By Timothy S. Donahue

Top Takeaways:

  • COP11 adopted sweeping new measures including an outright ban on novel nicotine products at all UN premises and strengthened provisions on environmental regulation and industry liability.
  • The debates over forward-looking measures, flavored and non-combustible products and industry influence highlighted persistent fault lines even after the formal decisions.
  • The industry must now anticipate expansion of regulatory scrutiny beyond cigarettes into product components, product waste, supply-chain liability and novel nicotine formats as enforcement enters the illegality domain via MOP4.

The six-day meeting of the Eleventh Session of the WHO Framework Convention on Tobacco Control (COP11) concluded in Geneva on November 22, 2025, with 160 Parties agreeing to a set of significant new regulatory measures addressing environmental harm, industry liability, and the regulation of novel nicotine products.

“These important decisions made by Parties to the Convention will contribute towards saving millions of lives in the years to come and protecting the planet from the environmental harms of tobacco,” said Andrew Black, Acting Head of the Convention Secretariat.

Key decisions included expanding regulation of product components and waste streams, requiring Parties to secure sustainable national funding for tobacco control programs, exploring legislative options to implement Article 19 on industry liability, and adopting supply-side measures under Article 2.1 on forward-looking tobacco control.

A landmark move was a decision calling for a complete ban on tobacco products, heated tobacco, novel nicotine products such as electronic nicotine delivery systems and electronic non-nicotine delivery systems (ENDS/ENNDS), and nicotine pouches on all United Nations indoor and outdoor premises worldwide.

COP11 convened amid longstanding debates within the treaty process, including disagreements over how to regulate non-combustible nicotine products, flavored vapes, and industry interference.
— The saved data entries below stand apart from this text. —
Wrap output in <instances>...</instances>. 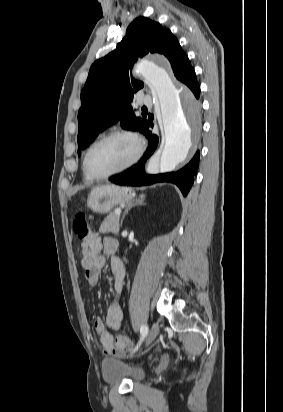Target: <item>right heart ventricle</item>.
I'll return each instance as SVG.
<instances>
[{
	"label": "right heart ventricle",
	"instance_id": "1",
	"mask_svg": "<svg viewBox=\"0 0 283 412\" xmlns=\"http://www.w3.org/2000/svg\"><path fill=\"white\" fill-rule=\"evenodd\" d=\"M83 174H84V178H85V180H87V181H91L92 180V178L86 173V171L84 170V167H83Z\"/></svg>",
	"mask_w": 283,
	"mask_h": 412
}]
</instances>
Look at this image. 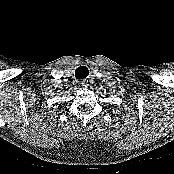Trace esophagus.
<instances>
[{"mask_svg":"<svg viewBox=\"0 0 174 174\" xmlns=\"http://www.w3.org/2000/svg\"><path fill=\"white\" fill-rule=\"evenodd\" d=\"M78 86H79L80 88L86 87V86H87V81L84 80V79L79 80V81H78Z\"/></svg>","mask_w":174,"mask_h":174,"instance_id":"esophagus-1","label":"esophagus"}]
</instances>
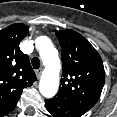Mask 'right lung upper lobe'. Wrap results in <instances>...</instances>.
<instances>
[{
  "label": "right lung upper lobe",
  "mask_w": 117,
  "mask_h": 117,
  "mask_svg": "<svg viewBox=\"0 0 117 117\" xmlns=\"http://www.w3.org/2000/svg\"><path fill=\"white\" fill-rule=\"evenodd\" d=\"M28 31L29 27L22 23L0 31V117L14 109L23 89L36 80L28 56L19 48Z\"/></svg>",
  "instance_id": "obj_1"
}]
</instances>
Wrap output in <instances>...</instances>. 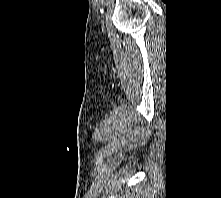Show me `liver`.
<instances>
[{
  "label": "liver",
  "instance_id": "6515ba94",
  "mask_svg": "<svg viewBox=\"0 0 221 198\" xmlns=\"http://www.w3.org/2000/svg\"><path fill=\"white\" fill-rule=\"evenodd\" d=\"M129 198H153V195L149 193V190L137 188L136 190H133Z\"/></svg>",
  "mask_w": 221,
  "mask_h": 198
}]
</instances>
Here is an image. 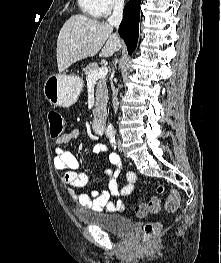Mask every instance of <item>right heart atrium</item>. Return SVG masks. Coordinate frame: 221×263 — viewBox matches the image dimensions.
I'll return each instance as SVG.
<instances>
[{"mask_svg": "<svg viewBox=\"0 0 221 263\" xmlns=\"http://www.w3.org/2000/svg\"><path fill=\"white\" fill-rule=\"evenodd\" d=\"M101 15H107L123 6V0H97Z\"/></svg>", "mask_w": 221, "mask_h": 263, "instance_id": "right-heart-atrium-1", "label": "right heart atrium"}]
</instances>
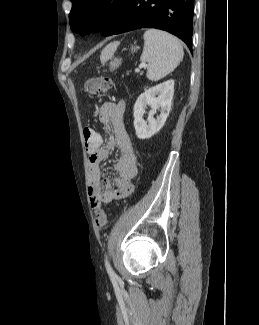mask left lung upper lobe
<instances>
[{"instance_id": "5c2ea615", "label": "left lung upper lobe", "mask_w": 259, "mask_h": 325, "mask_svg": "<svg viewBox=\"0 0 259 325\" xmlns=\"http://www.w3.org/2000/svg\"><path fill=\"white\" fill-rule=\"evenodd\" d=\"M126 0H71L69 14L73 32L86 35L101 31L108 36L123 12Z\"/></svg>"}]
</instances>
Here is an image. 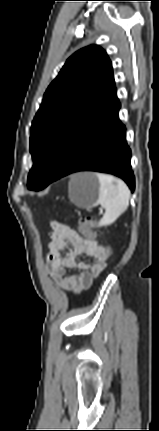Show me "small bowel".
<instances>
[{
  "instance_id": "c3829d8e",
  "label": "small bowel",
  "mask_w": 159,
  "mask_h": 431,
  "mask_svg": "<svg viewBox=\"0 0 159 431\" xmlns=\"http://www.w3.org/2000/svg\"><path fill=\"white\" fill-rule=\"evenodd\" d=\"M50 242L48 244L47 262L52 278L59 288L75 295L89 289L95 278L107 266L110 256L104 253L106 247L98 245L95 240L80 236L74 229L58 223H51ZM71 249L63 255L68 245ZM93 257L95 261L88 264L78 261L80 255ZM68 269H77L78 273L69 275Z\"/></svg>"
}]
</instances>
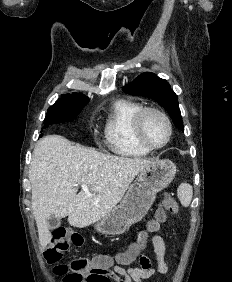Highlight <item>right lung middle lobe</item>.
Returning a JSON list of instances; mask_svg holds the SVG:
<instances>
[{
	"label": "right lung middle lobe",
	"mask_w": 232,
	"mask_h": 282,
	"mask_svg": "<svg viewBox=\"0 0 232 282\" xmlns=\"http://www.w3.org/2000/svg\"><path fill=\"white\" fill-rule=\"evenodd\" d=\"M87 102L88 99L57 101L54 105L48 108L43 128H46L54 123L72 122ZM40 136H42V134Z\"/></svg>",
	"instance_id": "dd1d6c3e"
}]
</instances>
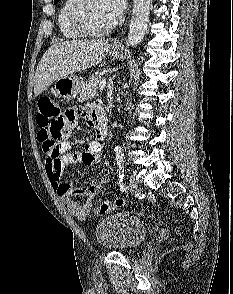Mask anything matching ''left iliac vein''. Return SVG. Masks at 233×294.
<instances>
[{
	"label": "left iliac vein",
	"instance_id": "4c4485c4",
	"mask_svg": "<svg viewBox=\"0 0 233 294\" xmlns=\"http://www.w3.org/2000/svg\"><path fill=\"white\" fill-rule=\"evenodd\" d=\"M130 191L134 194H141L142 189L138 188L137 183L134 179H131L129 182Z\"/></svg>",
	"mask_w": 233,
	"mask_h": 294
}]
</instances>
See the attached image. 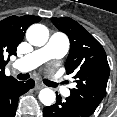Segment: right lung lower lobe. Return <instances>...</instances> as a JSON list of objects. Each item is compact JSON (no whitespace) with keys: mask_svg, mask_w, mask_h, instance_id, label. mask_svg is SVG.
<instances>
[{"mask_svg":"<svg viewBox=\"0 0 117 117\" xmlns=\"http://www.w3.org/2000/svg\"><path fill=\"white\" fill-rule=\"evenodd\" d=\"M34 80L26 82L17 80L9 83L0 90V117H14L16 114L18 98L34 87Z\"/></svg>","mask_w":117,"mask_h":117,"instance_id":"right-lung-lower-lobe-1","label":"right lung lower lobe"}]
</instances>
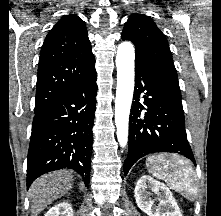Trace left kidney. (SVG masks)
Segmentation results:
<instances>
[{"label": "left kidney", "mask_w": 221, "mask_h": 216, "mask_svg": "<svg viewBox=\"0 0 221 216\" xmlns=\"http://www.w3.org/2000/svg\"><path fill=\"white\" fill-rule=\"evenodd\" d=\"M151 192L157 195L158 206L150 198ZM134 193L138 207L148 216H183L169 188L148 175L139 178Z\"/></svg>", "instance_id": "left-kidney-1"}]
</instances>
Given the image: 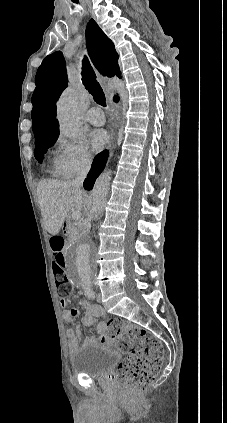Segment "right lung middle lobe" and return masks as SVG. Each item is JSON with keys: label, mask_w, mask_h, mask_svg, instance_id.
<instances>
[{"label": "right lung middle lobe", "mask_w": 227, "mask_h": 423, "mask_svg": "<svg viewBox=\"0 0 227 423\" xmlns=\"http://www.w3.org/2000/svg\"><path fill=\"white\" fill-rule=\"evenodd\" d=\"M57 138L58 135L35 138L36 148L34 150V156L38 161L41 162L43 160L42 155L47 151V148L56 142Z\"/></svg>", "instance_id": "1"}]
</instances>
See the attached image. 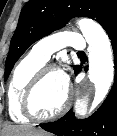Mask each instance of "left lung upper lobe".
I'll return each mask as SVG.
<instances>
[{
  "label": "left lung upper lobe",
  "mask_w": 117,
  "mask_h": 136,
  "mask_svg": "<svg viewBox=\"0 0 117 136\" xmlns=\"http://www.w3.org/2000/svg\"><path fill=\"white\" fill-rule=\"evenodd\" d=\"M117 15V0H29L22 8L5 62L6 80L26 49L51 32L62 28L70 18L85 16L105 29ZM80 66L74 65L76 71Z\"/></svg>",
  "instance_id": "5c2ea615"
}]
</instances>
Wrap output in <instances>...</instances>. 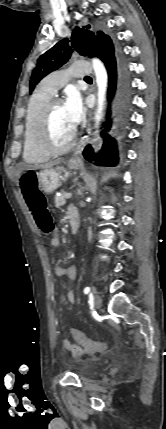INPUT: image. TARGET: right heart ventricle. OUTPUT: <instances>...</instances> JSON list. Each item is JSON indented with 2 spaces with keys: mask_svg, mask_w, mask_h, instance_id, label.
Returning <instances> with one entry per match:
<instances>
[{
  "mask_svg": "<svg viewBox=\"0 0 166 429\" xmlns=\"http://www.w3.org/2000/svg\"><path fill=\"white\" fill-rule=\"evenodd\" d=\"M52 96L53 94L38 88L29 100L23 138V158L28 163H43L51 156L39 146L37 132L42 110Z\"/></svg>",
  "mask_w": 166,
  "mask_h": 429,
  "instance_id": "right-heart-ventricle-1",
  "label": "right heart ventricle"
}]
</instances>
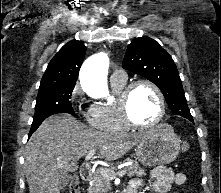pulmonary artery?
Here are the masks:
<instances>
[{"mask_svg":"<svg viewBox=\"0 0 221 193\" xmlns=\"http://www.w3.org/2000/svg\"><path fill=\"white\" fill-rule=\"evenodd\" d=\"M126 79H127V74L121 68H118V69L114 70L112 75H111V80L112 81L122 82V81H126Z\"/></svg>","mask_w":221,"mask_h":193,"instance_id":"obj_1","label":"pulmonary artery"}]
</instances>
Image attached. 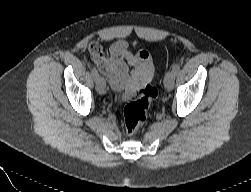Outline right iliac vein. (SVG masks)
I'll list each match as a JSON object with an SVG mask.
<instances>
[{
	"label": "right iliac vein",
	"mask_w": 251,
	"mask_h": 192,
	"mask_svg": "<svg viewBox=\"0 0 251 192\" xmlns=\"http://www.w3.org/2000/svg\"><path fill=\"white\" fill-rule=\"evenodd\" d=\"M96 90L99 94H105L106 93V83L105 80L102 77H99L96 80Z\"/></svg>",
	"instance_id": "obj_1"
}]
</instances>
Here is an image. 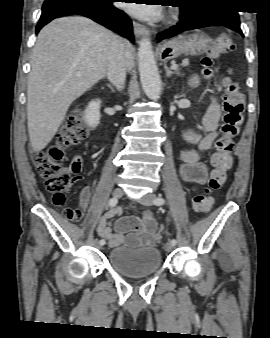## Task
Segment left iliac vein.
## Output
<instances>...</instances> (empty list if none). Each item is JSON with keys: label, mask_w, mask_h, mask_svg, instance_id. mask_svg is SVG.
<instances>
[{"label": "left iliac vein", "mask_w": 270, "mask_h": 338, "mask_svg": "<svg viewBox=\"0 0 270 338\" xmlns=\"http://www.w3.org/2000/svg\"><path fill=\"white\" fill-rule=\"evenodd\" d=\"M155 199V195L153 193H147L142 198L139 199V202L145 206L153 205V200ZM165 249L167 252H171L174 249V245L170 242L166 244Z\"/></svg>", "instance_id": "left-iliac-vein-1"}]
</instances>
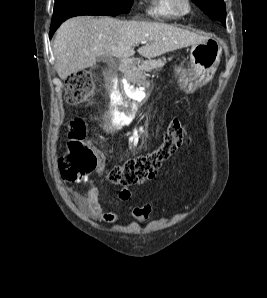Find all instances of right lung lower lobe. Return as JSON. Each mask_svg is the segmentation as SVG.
I'll return each instance as SVG.
<instances>
[{
	"label": "right lung lower lobe",
	"mask_w": 267,
	"mask_h": 298,
	"mask_svg": "<svg viewBox=\"0 0 267 298\" xmlns=\"http://www.w3.org/2000/svg\"><path fill=\"white\" fill-rule=\"evenodd\" d=\"M60 24H61L60 22L51 24L50 36L54 34V32L56 31V29L59 27Z\"/></svg>",
	"instance_id": "obj_1"
}]
</instances>
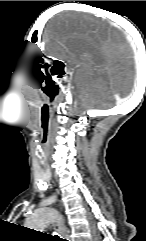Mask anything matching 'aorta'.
Masks as SVG:
<instances>
[{"label": "aorta", "instance_id": "762f6f07", "mask_svg": "<svg viewBox=\"0 0 146 241\" xmlns=\"http://www.w3.org/2000/svg\"><path fill=\"white\" fill-rule=\"evenodd\" d=\"M58 212L50 207L40 208L34 211L27 219L26 226L34 230H43L51 222L58 218Z\"/></svg>", "mask_w": 146, "mask_h": 241}]
</instances>
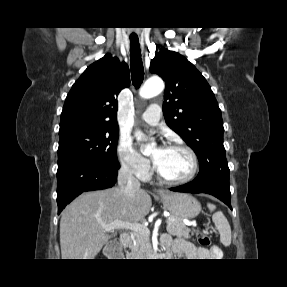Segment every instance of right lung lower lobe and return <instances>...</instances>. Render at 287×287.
<instances>
[{"mask_svg": "<svg viewBox=\"0 0 287 287\" xmlns=\"http://www.w3.org/2000/svg\"><path fill=\"white\" fill-rule=\"evenodd\" d=\"M118 169L92 163H73L57 171L58 213L75 197L86 191L112 187Z\"/></svg>", "mask_w": 287, "mask_h": 287, "instance_id": "98d812e1", "label": "right lung lower lobe"}]
</instances>
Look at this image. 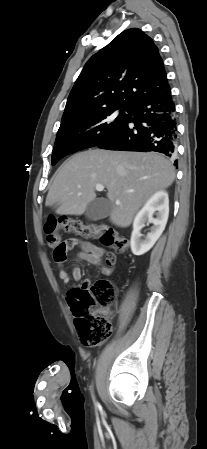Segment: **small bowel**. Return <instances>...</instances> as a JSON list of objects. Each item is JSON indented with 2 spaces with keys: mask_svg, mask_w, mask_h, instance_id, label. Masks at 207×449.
Wrapping results in <instances>:
<instances>
[{
  "mask_svg": "<svg viewBox=\"0 0 207 449\" xmlns=\"http://www.w3.org/2000/svg\"><path fill=\"white\" fill-rule=\"evenodd\" d=\"M70 241L72 242L70 248L78 246L80 247V251L76 256V264L74 265L71 273L66 270L64 263L58 264L59 276L65 285H67L72 279L75 281H79L81 279L82 274L79 266V262L81 261H86L90 265L100 267L101 273L105 276H109L113 272L116 261L113 253L97 247L87 241H82L79 239H71ZM103 256H106L107 264L102 262ZM109 260L112 262L110 263Z\"/></svg>",
  "mask_w": 207,
  "mask_h": 449,
  "instance_id": "c3829d8e",
  "label": "small bowel"
}]
</instances>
Previous coverage noted that more than 20 Parties opposed the “invitation” language in future measures, arguing it threatened sovereign rights, while many others supported the draft text as non-binding but setting a precedent.

Parallel events like the “Good COP 2.0” conference raised concerns about the treaty’s secretive nature and the exclusion of consumer-voice and harm-reduction stakeholders from formal COP meetings.

For the tobacco and nicotine product sector, the Geneva meeting highlights that global regulators are increasingly going beyond traditional combustible tobacco rules to include environmental, liability, emerging product, and supply chain measures. Products previously considered “alternatives” are now clearly within the scope of regulation or ban. As one industry observer briefly noted, the COP adopted decisions that will “guide tobacco control efforts for years to come.”

However, critics say the WHO FCTC is naive in its approach to next-generation nicotine products. The WHO stance against all nicotine products, critics argue, keeps smoker’s smoking cigarettes when less risky options are available. The WHO’s harsh stance is also boosting black markets.

The Australian Border Force (ABF)-backed delegation is lead three seminars on global tobacco and vape policy at COP11 — even though reports from home show an unprecedented surge in illicit cigarettes and vapes.

Negotiators also addressed liability, environmental impact, and forward-looking policy options, while many outside observers warned that the talks are shifting toward prohibition at the expense of harm reduction. The Parties did not pass a full prohibition of nicotine products, but the proposal was seriously considered.

With COP11 concluded, the focus now shifts to the Fourth Meeting of the Parties (MOP4) to the Protocol to Eliminate Illicit Trade in Tobacco Products, which begins today (November 24–26) in Geneva. This gathering of 71 Parties will review regulatory frameworks and enforcement tools to fight illicit trade, which the FCTC estimates makes up 11% of the global tobacco market and costs more than US$47 billion in tax revenue every year.